START GIVEN TEXT

She added that having worked with various IP offices around the world, she sees IPOPHL as “very visionary” in helping Philippine inventors succeed in local and global markets.
How to apply
To be eligible, inventors must demonstrate a basic level of knowledge of the IP system, through presenting (1) proof of a current or past patent application or (2) a certificate from an IP learning seminar such as IPOPHL’s free iLEAP or WIPO’s Distance Learning Courses.
Inventor applicants must also prove that (1) as an individual, they are earning P500,000 or less per year or (2) that they are a duly registered entity such as a micro, small, start-up, spin-off company with total assets less than P15 million.
Moreover, the invention applied for must not be “non-patentable” as described by Section 22 of the amended IP Code of the Philippines — IAP lawyers can advise on an invention’s patentability and recommend whether it would be wise for inventors to pursue an application. Having a commercial applicability or potential of the technology subject of the application will be a plus factor in the evaluation of an IAP application.
An initiative created with the help of the World Economic Forum, the IAP was launched by WIPO in 2016. The Philippines is one of the five country-beneficiaries along with Colombia, Ecuador, Morocco, and South Africa. The program has provided basic patent search and drafting seminars to a total of 65 Filipino inventors, five of whom filed their patent applications at IPOPHL with the help of the IAP.
At present, there are 17 local patent lawyers or experts providing pro bono support through the program.

END GIVEN TEXT

### TO-DO ITEM:
Write out the whole passage on the Inventor Assistance Program word for word. The material that comes next has nothing to do with this.

START STORED DATA

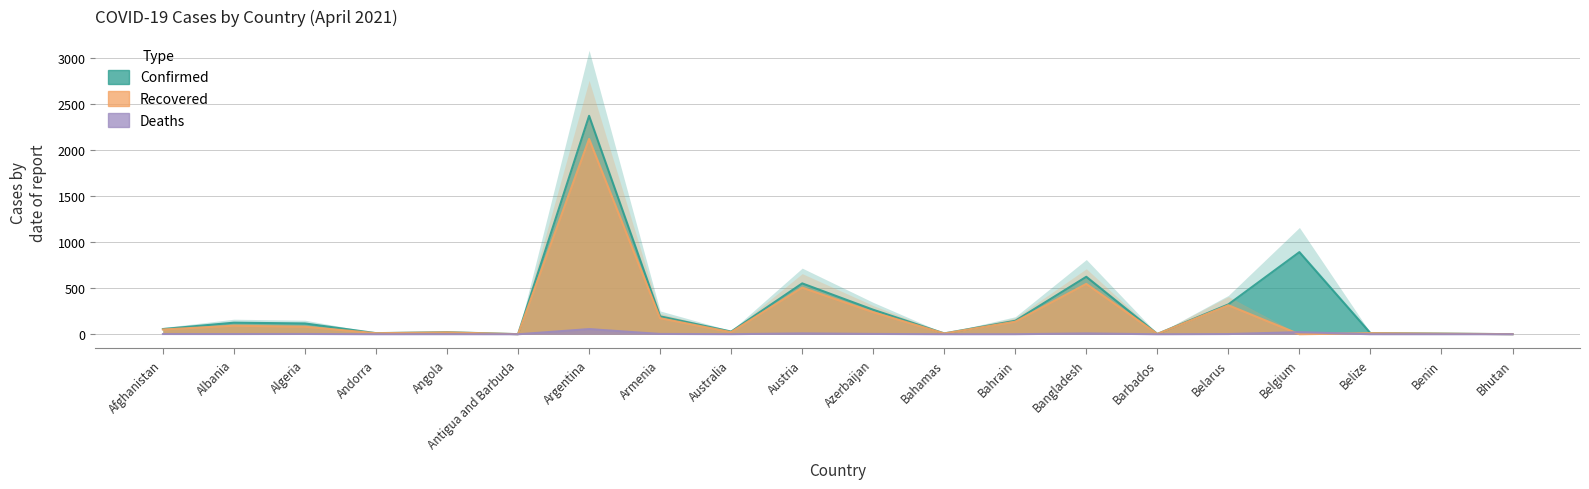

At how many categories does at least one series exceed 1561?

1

END STORED DATA

### ANSWER BOX:
She added that having worked with various IP offices around the world, she sees IPOPHL as “very visionary” in helping Philippine inventors succeed in local and global markets.
How to apply
To be eligible, inventors must demonstrate a basic level of knowledge of the IP system, through presenting (1) proof of a current or past patent application or (2) a certificate from an IP learning seminar such as IPOPHL’s free iLEAP or WIPO’s Distance Learning Courses.
Inventor applicants must also prove that (1) as an individual, they are earning P500,000 or less per year or (2) that they are a duly registered entity such as a micro, small, start-up, spin-off company with total assets less than P15 million.
Moreover, the invention applied for must not be “non-patentable” as described by Section 22 of the amended IP Code of the Philippines — IAP lawyers can advise on an invention’s patentability and recommend whether it would be wise for inventors to pursue an application. Having a commercial applicability or potential of the technology subject of the application will be a plus factor in the evaluation of an IAP application.
An initiative created with the help of the World Economic Forum, the IAP was launched by WIPO in 2016. The Philippines is one of the five country-beneficiaries along with Colombia, Ecuador, Morocco, and South Africa. The program has provided basic patent search and drafting seminars to a total of 65 Filipino inventors, five of whom filed their patent applications at IPOPHL with the help of the IAP.
At present, there are 17 local patent lawyers or experts providing pro bono support through the program.